How to set the size of a figure in matplotlib and seaborn

TL;DR

  • if you're using plot() on a pandas Series or Dataframe, use the figsize keyword
  • if you're using matplotlib directly, use matplotlib.pyplot.figure with the figsize keyword
  • if you're using a seaborn function that draws a single plot, use matplotlib.pyplot.figure with the figsize keyword
  • if you're using a seaborn function that draws multiple plots, use the height and aspect keyword arguments

Introduction

Setting figure sizes, like rotating axis tick labels, is one of those things that feels like it should be very straightforward. However, it still manages to show up on the first page of stackoverflow questions for both matplotlib and seaborn. Part of the confusion arises because there are so many ways to do the same thing - this highly upvoted question has six suggested solutions:

  • manually create an Axes object with the desired size
  • pass some configuration paramteters to seaborn so that the size you want is the default
  • call a method on the figure once it's been created
  • pass hight and aspect keywords to the seaborn plotting function
  • use the matplotlib.pyplot interface and call the figure() function
  • use the matplotlib.pyplot interface to get the current figure then set its size using a method

each of which will work in some circumstances but not others!

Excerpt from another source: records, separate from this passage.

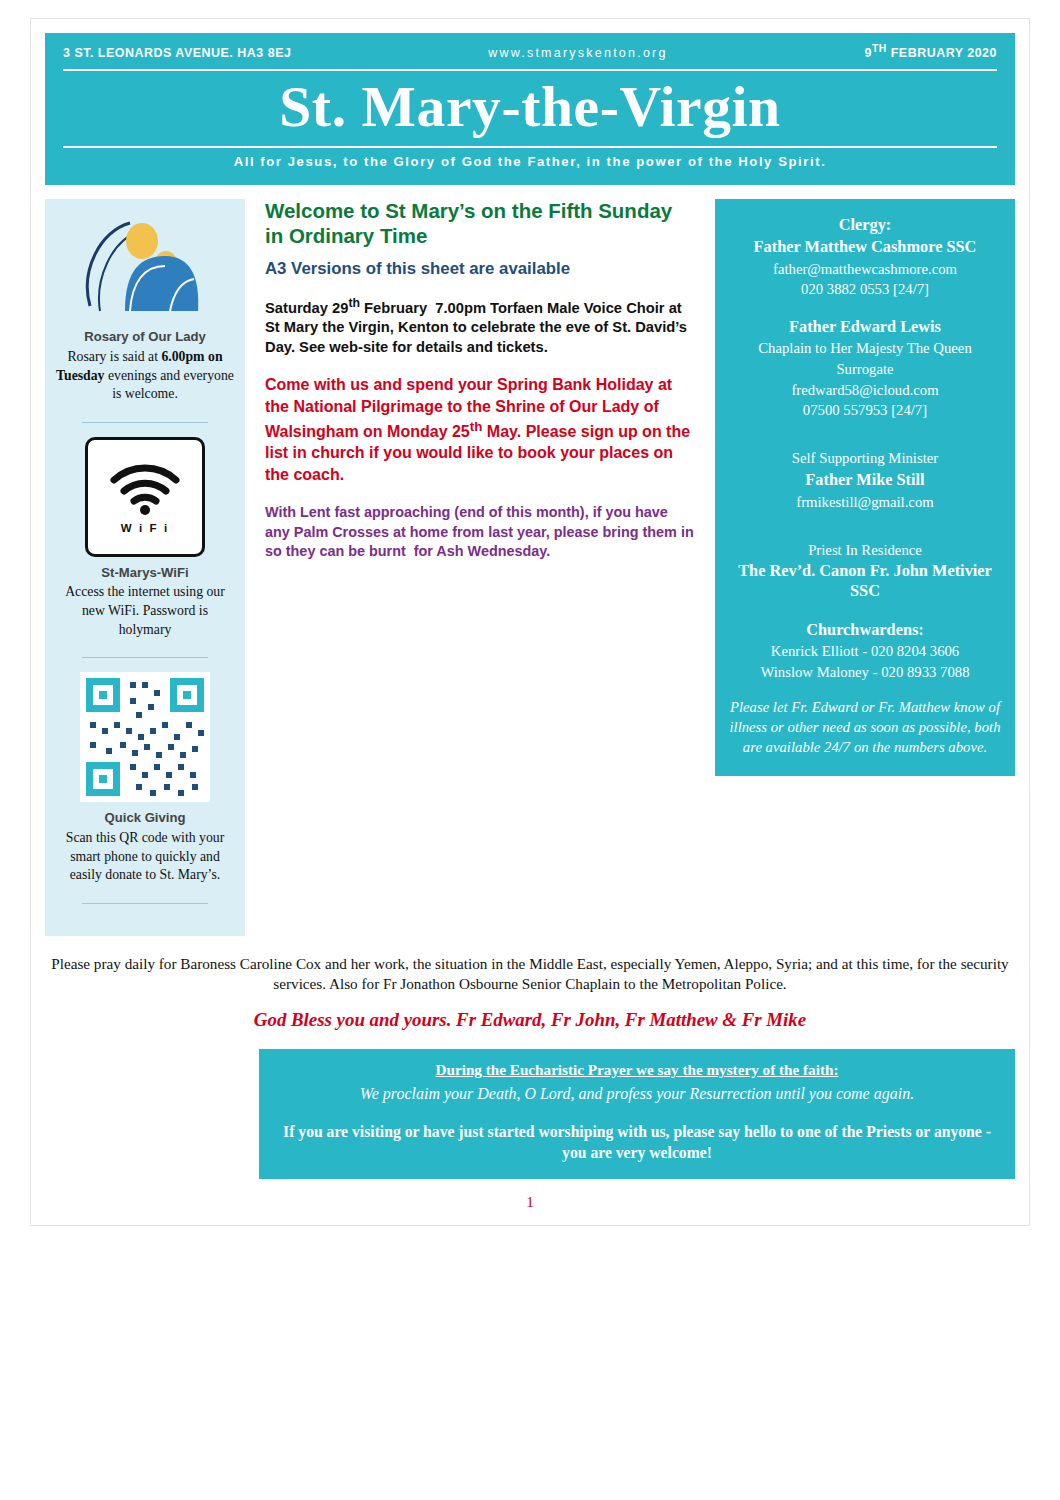3 ST. LEONARDS AVENUE. HA3 8EJ www.stmaryskenton.org 9TH FEBRUARY 2020
St. Mary-the-Virgin
All for Jesus, to the Glory of God the Father, in the power of the Holy Spirit.
Rosary of Our Lady
Rosary is said at 6.00pm on Tuesday evenings and everyone is welcome.
W i F i
St-Marys-WiFi
Access the internet using our new WiFi. Password is holymary
Quick Giving
Scan this QR code with your smart phone to quickly and easily donate to St. Mary’s.
Welcome to St Mary’s on the Fifth Sunday in Ordinary Time
A3 Versions of this sheet are available
Saturday 29th February 7.00pm Torfaen Male Voice Choir at St Mary the Virgin, Kenton to celebrate the eve of St. David’s Day. See web-site for details and tickets.
Come with us and spend your Spring Bank Holiday at the National Pilgrimage to the Shrine of Our Lady of Walsingham on Monday 25th May. Please sign up on the list in church if you would like to book your places on the coach.
With Lent fast approaching (end of this month), if you have any Palm Crosses at home from last year, please bring them in so they can be burnt for Ash Wednesday.
Clergy:
Father Matthew Cashmore SSC
father@matthewcashmore.com
020 3882 0553 [24/7]
Father Edward Lewis
Chaplain to Her Majesty The Queen
Surrogate
fredward58@icloud.com
07500 557953 [24/7]
Self Supporting Minister
Father Mike Still
frmikestill@gmail.com
Priest In Residence
The Rev’d. Canon Fr. John Metivier SSC
Churchwardens:
Kenrick Elliott - 020 8204 3606
Winslow Maloney - 020 8933 7088
Please let Fr. Edward or Fr. Matthew know of illness or other need as soon as possible, both are available 24/7 on the numbers above.
Please pray daily for Baroness Caroline Cox and her work, the situation in the Middle East, especially Yemen, Aleppo, Syria; and at this time, for the security services. Also for Fr Jonathon Osbourne Senior Chaplain to the Metropolitan Police.
God Bless you and yours. Fr Edward, Fr John, Fr Matthew & Fr Mike
During the Eucharistic Prayer we say the mystery of the faith:
We proclaim your Death, O Lord, and profess your Resurrection until you come again.
If you are visiting or have just started worshiping with us, please say hello to one of the Priests or anyone - you are very welcome!
1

Drawing a figure using pandas

Let's jump in. As an example we'll use the olympic medal dataset, which we can load directly from a URL::

import pandas as pd
pd.options.display.max_rows = 10
pd.options.display.max_columns = 6
data = pd.read_csv("https://raw.githubusercontent.com/mojones/binders/master/olympics.csv", sep="\t")
data
City Year Sport ... Medal Country Int Olympic Committee code
0 Athens 1896 Aquatics ... Gold Hungary HUN
1 Athens 1896 Aquatics ... Silver Austria AUT
2 Athens 1896 Aquatics ... Bronze Greece GRE
3 Athens 1896 Aquatics ... Gold Greece GRE
4 Athens 1896 Aquatics ... Silver Greece GRE
... ... ... ... ... ... ... ...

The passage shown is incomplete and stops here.